• _Data listing_
--------
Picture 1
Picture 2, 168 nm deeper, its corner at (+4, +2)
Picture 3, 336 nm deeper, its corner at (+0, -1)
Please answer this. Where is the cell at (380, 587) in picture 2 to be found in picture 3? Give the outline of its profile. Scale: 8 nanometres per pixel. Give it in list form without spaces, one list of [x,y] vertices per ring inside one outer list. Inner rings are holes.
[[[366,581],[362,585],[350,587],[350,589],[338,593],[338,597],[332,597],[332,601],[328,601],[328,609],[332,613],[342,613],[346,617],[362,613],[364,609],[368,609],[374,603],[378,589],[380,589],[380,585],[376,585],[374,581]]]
--------
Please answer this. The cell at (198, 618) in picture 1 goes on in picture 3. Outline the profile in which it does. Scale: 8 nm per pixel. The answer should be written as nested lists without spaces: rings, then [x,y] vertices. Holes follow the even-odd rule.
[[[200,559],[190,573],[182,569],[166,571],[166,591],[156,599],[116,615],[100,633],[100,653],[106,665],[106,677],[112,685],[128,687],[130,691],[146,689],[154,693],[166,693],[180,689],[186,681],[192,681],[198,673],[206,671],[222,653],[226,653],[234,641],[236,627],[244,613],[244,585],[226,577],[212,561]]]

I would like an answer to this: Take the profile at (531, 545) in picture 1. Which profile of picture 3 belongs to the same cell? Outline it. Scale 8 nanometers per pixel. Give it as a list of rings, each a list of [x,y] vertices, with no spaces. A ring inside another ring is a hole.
--------
What you give back must be the stretch above, starting at the line with "Please answer this. The" and ending at the line with "I would like", copied exactly.

Please answer this. The cell at (198, 618) in picture 1 goes on in picture 3. Outline the profile in which it does. Scale: 8 nm per pixel. The answer should be written as nested lists without spaces: rings, then [x,y] vertices. Holes follow the even-odd rule.
[[[200,559],[190,573],[182,569],[166,571],[166,591],[156,599],[116,615],[100,633],[100,653],[106,665],[106,677],[112,685],[128,687],[130,691],[146,689],[154,693],[166,693],[180,689],[186,681],[192,681],[198,673],[206,671],[222,653],[226,653],[234,641],[236,627],[244,613],[244,585],[226,577],[212,561]]]

I would like an answer to this: Take the profile at (531, 545) in picture 1. Which profile of picture 3 belongs to the same cell? Outline it. Scale 8 nanometers per pixel. Give it as a list of rings, each a list of [x,y] vertices, with no spaces. A ring inside another ring is a hole.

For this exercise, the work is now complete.